* [Exercise requirements]:
In the material below, some lines carry "serif". Copy each such line.

* [Stored data]:
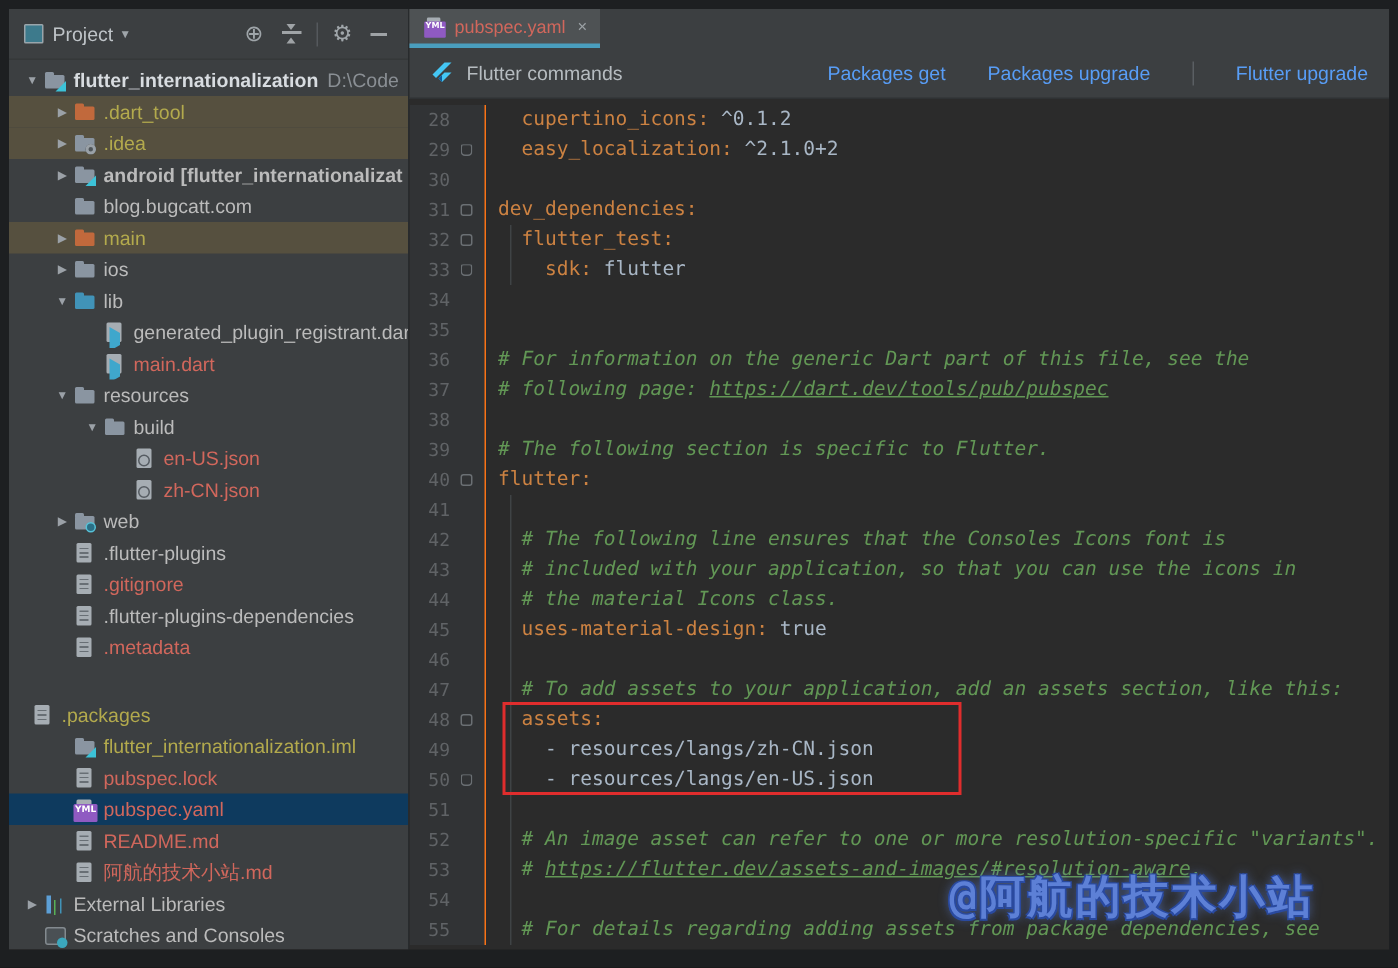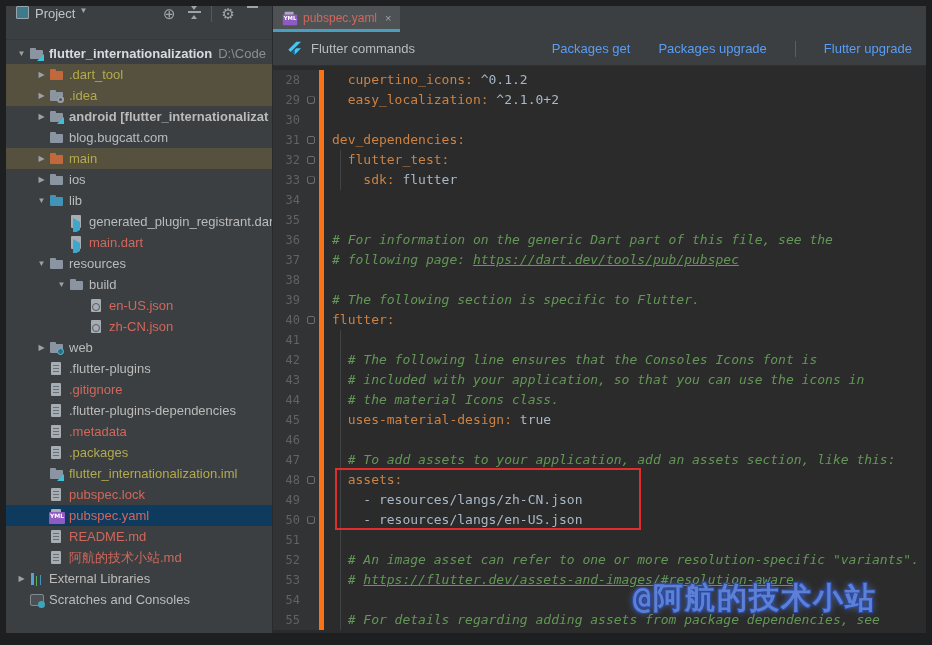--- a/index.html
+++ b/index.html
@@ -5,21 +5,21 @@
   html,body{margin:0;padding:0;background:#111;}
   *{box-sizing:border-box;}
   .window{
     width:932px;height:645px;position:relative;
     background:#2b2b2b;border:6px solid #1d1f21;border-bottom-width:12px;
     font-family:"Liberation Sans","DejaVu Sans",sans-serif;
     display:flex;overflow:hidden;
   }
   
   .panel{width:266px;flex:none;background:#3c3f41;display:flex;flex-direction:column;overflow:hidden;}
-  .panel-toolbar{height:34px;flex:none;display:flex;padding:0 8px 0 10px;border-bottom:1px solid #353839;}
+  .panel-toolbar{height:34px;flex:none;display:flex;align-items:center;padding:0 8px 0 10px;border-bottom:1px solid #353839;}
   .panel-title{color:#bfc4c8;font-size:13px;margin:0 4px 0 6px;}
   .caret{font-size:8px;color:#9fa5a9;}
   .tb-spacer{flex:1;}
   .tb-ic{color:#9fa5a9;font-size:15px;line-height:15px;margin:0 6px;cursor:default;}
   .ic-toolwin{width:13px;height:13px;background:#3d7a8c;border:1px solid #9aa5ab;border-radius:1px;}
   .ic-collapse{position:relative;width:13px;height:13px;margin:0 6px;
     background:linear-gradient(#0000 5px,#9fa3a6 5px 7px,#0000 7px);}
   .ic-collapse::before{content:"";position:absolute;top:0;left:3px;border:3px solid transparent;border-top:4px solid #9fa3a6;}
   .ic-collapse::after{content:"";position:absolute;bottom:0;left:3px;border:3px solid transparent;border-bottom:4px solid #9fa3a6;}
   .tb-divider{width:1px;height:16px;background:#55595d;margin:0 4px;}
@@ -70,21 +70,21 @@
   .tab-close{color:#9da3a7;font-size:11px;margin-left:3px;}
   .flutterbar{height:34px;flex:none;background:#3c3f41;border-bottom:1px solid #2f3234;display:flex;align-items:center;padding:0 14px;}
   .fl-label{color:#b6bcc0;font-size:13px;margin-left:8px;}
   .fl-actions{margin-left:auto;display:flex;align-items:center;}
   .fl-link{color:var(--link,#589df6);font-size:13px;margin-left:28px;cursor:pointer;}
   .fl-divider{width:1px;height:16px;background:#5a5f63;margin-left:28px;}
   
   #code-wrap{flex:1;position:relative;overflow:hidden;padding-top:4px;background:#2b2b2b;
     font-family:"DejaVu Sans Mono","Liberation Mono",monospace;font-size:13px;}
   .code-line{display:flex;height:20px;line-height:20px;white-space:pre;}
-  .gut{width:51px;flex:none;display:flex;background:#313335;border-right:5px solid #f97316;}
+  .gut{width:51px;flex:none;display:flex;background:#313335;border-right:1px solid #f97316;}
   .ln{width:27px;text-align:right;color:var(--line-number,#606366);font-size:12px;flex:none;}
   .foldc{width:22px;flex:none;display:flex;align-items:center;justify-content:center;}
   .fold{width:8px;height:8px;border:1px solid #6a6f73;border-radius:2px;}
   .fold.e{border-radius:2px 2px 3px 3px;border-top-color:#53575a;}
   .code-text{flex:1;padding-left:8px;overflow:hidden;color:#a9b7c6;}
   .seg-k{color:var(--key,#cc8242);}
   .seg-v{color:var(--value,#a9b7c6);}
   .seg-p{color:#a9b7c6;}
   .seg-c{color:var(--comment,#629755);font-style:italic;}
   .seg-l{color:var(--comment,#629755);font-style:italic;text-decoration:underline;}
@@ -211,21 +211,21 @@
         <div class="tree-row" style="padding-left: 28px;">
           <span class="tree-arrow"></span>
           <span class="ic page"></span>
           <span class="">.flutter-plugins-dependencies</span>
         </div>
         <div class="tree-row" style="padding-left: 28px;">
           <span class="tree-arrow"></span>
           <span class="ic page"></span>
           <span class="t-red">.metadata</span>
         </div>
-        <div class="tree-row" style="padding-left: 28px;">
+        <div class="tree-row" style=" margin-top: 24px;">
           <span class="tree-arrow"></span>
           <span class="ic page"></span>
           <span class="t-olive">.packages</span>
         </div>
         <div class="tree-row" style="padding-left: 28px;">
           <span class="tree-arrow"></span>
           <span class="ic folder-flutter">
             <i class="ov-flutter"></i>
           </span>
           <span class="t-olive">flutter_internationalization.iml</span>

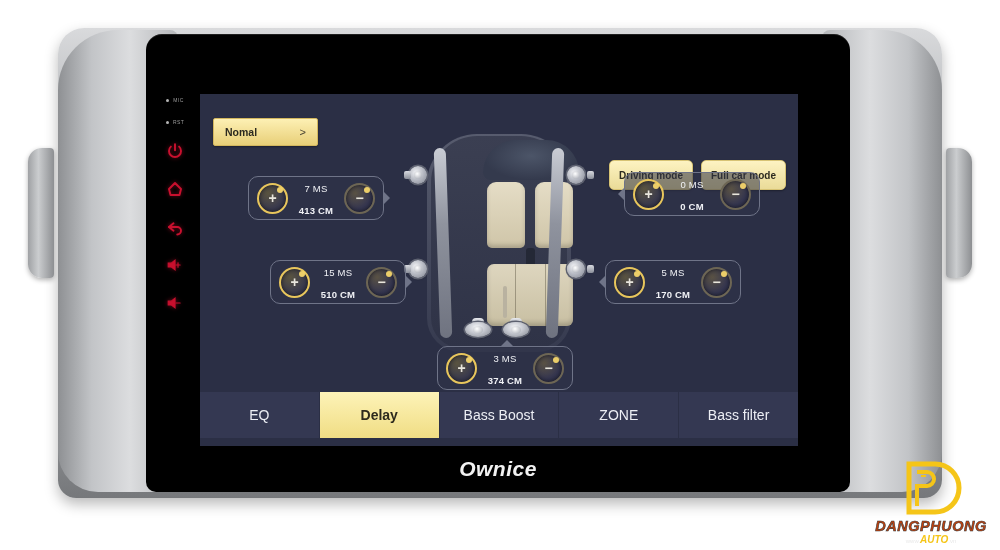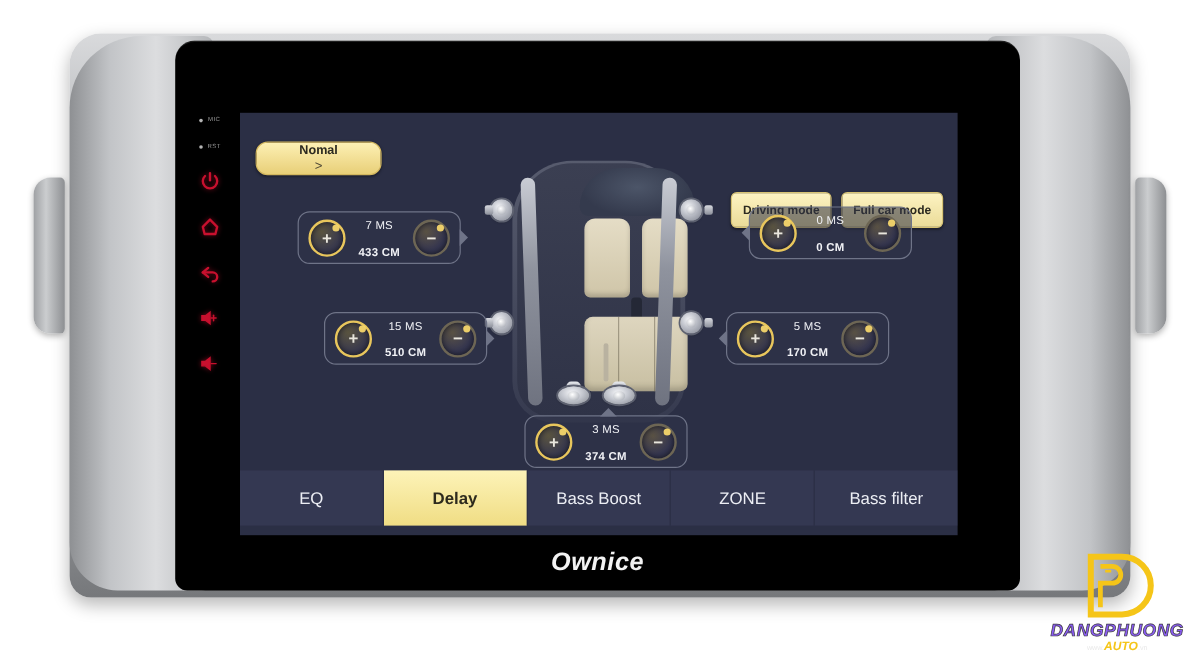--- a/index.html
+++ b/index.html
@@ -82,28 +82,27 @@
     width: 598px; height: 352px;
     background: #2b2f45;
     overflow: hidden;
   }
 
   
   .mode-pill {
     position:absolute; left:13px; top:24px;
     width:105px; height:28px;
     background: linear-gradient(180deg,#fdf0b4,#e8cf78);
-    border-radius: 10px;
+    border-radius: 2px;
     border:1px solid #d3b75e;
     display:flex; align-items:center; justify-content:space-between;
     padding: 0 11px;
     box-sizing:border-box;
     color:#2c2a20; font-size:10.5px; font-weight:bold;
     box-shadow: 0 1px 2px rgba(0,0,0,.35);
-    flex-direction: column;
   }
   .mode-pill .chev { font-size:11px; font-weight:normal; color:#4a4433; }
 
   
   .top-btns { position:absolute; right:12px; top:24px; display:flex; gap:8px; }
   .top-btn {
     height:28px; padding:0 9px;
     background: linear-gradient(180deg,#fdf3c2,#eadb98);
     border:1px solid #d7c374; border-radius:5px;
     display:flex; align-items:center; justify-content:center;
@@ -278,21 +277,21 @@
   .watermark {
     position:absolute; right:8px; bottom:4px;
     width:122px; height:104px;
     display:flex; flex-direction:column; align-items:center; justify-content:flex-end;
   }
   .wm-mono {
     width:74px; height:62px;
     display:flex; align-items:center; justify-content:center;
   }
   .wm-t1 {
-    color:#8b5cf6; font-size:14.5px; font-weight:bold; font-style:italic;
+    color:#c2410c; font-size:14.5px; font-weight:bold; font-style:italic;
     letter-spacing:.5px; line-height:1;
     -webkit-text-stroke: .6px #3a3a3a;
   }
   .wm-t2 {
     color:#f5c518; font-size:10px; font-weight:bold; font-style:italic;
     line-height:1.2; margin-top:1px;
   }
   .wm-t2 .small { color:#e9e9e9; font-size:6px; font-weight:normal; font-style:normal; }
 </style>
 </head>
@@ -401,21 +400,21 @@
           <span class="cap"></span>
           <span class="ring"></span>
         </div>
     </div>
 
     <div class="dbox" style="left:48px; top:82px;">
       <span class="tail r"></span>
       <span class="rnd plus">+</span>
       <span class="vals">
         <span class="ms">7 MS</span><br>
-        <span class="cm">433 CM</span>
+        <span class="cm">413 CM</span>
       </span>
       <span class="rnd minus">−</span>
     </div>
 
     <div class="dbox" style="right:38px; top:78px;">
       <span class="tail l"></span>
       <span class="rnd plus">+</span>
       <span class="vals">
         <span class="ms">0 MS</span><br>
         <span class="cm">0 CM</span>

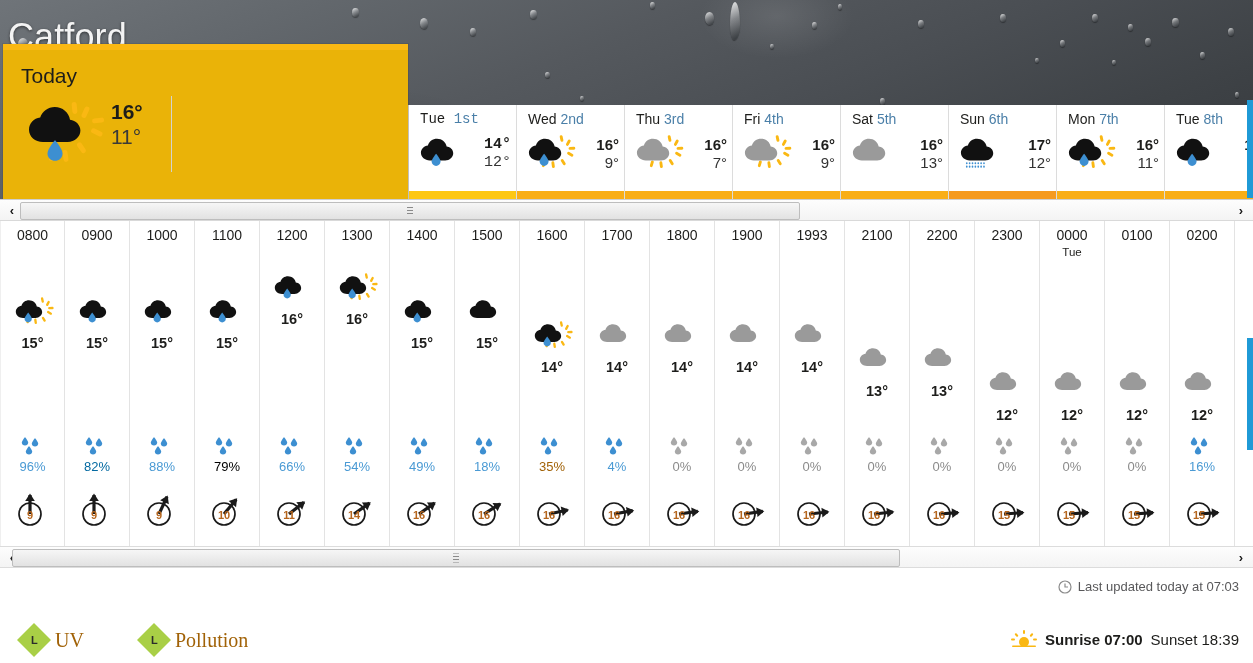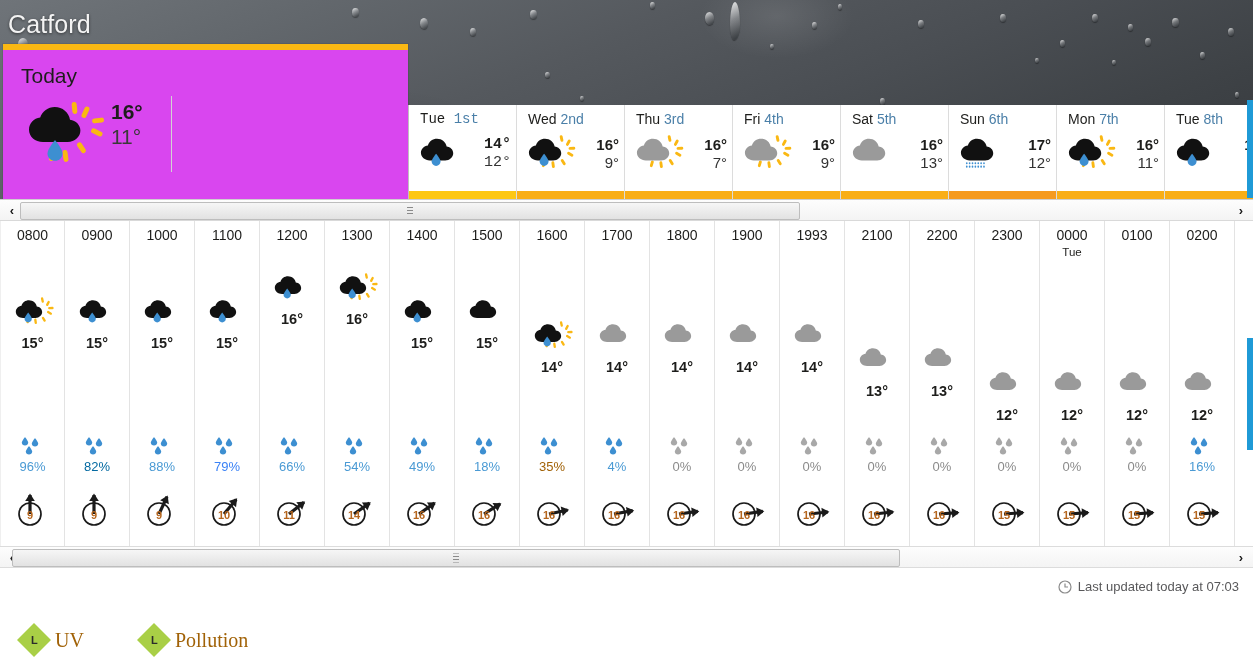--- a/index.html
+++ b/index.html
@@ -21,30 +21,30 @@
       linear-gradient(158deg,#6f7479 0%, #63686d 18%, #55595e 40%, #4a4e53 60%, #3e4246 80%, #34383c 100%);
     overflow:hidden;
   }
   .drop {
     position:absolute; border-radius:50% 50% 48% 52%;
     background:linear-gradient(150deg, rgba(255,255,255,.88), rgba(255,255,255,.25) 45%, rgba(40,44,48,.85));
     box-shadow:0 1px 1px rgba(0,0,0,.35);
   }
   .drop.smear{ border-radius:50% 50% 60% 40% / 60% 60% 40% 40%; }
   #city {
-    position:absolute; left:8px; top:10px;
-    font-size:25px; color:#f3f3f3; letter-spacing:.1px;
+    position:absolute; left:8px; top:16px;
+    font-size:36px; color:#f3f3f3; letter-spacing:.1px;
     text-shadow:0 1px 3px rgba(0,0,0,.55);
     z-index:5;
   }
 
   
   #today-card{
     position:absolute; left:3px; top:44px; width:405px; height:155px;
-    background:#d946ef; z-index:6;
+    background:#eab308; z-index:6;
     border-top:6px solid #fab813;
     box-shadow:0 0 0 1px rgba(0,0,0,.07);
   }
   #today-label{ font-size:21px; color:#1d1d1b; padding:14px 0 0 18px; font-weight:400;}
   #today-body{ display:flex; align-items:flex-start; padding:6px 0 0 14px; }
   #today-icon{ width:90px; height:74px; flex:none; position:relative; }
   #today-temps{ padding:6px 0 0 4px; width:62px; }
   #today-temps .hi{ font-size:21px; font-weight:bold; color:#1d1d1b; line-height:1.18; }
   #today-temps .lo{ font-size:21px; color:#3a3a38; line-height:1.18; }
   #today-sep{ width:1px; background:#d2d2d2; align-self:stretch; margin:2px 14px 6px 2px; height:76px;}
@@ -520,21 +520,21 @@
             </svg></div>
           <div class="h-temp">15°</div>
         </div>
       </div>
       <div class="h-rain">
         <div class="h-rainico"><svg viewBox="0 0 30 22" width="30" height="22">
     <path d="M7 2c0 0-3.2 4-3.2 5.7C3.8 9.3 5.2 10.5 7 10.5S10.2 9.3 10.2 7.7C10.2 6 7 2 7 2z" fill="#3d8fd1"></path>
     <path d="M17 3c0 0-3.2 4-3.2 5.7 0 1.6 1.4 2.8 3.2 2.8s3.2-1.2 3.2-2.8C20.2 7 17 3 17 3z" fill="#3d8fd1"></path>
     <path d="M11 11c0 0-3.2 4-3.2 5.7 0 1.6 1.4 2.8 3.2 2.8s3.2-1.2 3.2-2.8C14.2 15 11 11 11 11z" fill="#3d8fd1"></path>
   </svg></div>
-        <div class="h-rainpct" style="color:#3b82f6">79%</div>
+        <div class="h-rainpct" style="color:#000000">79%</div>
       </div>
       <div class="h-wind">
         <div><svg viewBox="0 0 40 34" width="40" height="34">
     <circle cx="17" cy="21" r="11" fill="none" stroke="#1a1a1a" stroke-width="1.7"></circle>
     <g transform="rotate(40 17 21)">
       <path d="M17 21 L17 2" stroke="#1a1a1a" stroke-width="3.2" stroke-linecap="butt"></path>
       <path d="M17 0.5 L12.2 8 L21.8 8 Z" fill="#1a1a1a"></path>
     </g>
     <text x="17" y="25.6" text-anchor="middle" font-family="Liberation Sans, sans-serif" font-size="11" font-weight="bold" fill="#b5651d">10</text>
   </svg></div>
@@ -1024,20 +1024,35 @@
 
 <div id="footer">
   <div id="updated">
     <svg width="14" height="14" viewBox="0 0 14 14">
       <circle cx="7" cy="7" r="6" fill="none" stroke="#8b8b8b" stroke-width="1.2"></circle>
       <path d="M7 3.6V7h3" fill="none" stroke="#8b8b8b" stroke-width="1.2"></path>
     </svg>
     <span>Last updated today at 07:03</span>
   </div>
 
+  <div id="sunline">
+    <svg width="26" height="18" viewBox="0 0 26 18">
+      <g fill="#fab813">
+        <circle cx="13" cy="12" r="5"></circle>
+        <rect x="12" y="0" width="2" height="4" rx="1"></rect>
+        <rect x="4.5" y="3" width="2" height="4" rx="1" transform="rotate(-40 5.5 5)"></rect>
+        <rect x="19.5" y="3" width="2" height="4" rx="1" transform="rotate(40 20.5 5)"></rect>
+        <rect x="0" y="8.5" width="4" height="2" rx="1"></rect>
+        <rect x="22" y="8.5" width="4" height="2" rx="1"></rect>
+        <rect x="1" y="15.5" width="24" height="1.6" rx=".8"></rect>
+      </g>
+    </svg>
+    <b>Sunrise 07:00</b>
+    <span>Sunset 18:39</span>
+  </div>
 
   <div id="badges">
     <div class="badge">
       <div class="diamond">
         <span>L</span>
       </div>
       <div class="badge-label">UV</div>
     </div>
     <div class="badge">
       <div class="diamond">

* [Exercise result]:
     font-family:"Liberation Sans","DejaVu Sans",sans-serif;
     <text x="17" y="25.6" text-anchor="middle" font-family="Liberation Sans, sans-serif" font-size="11" font-weight="bold" fill="#b5651d">10</text>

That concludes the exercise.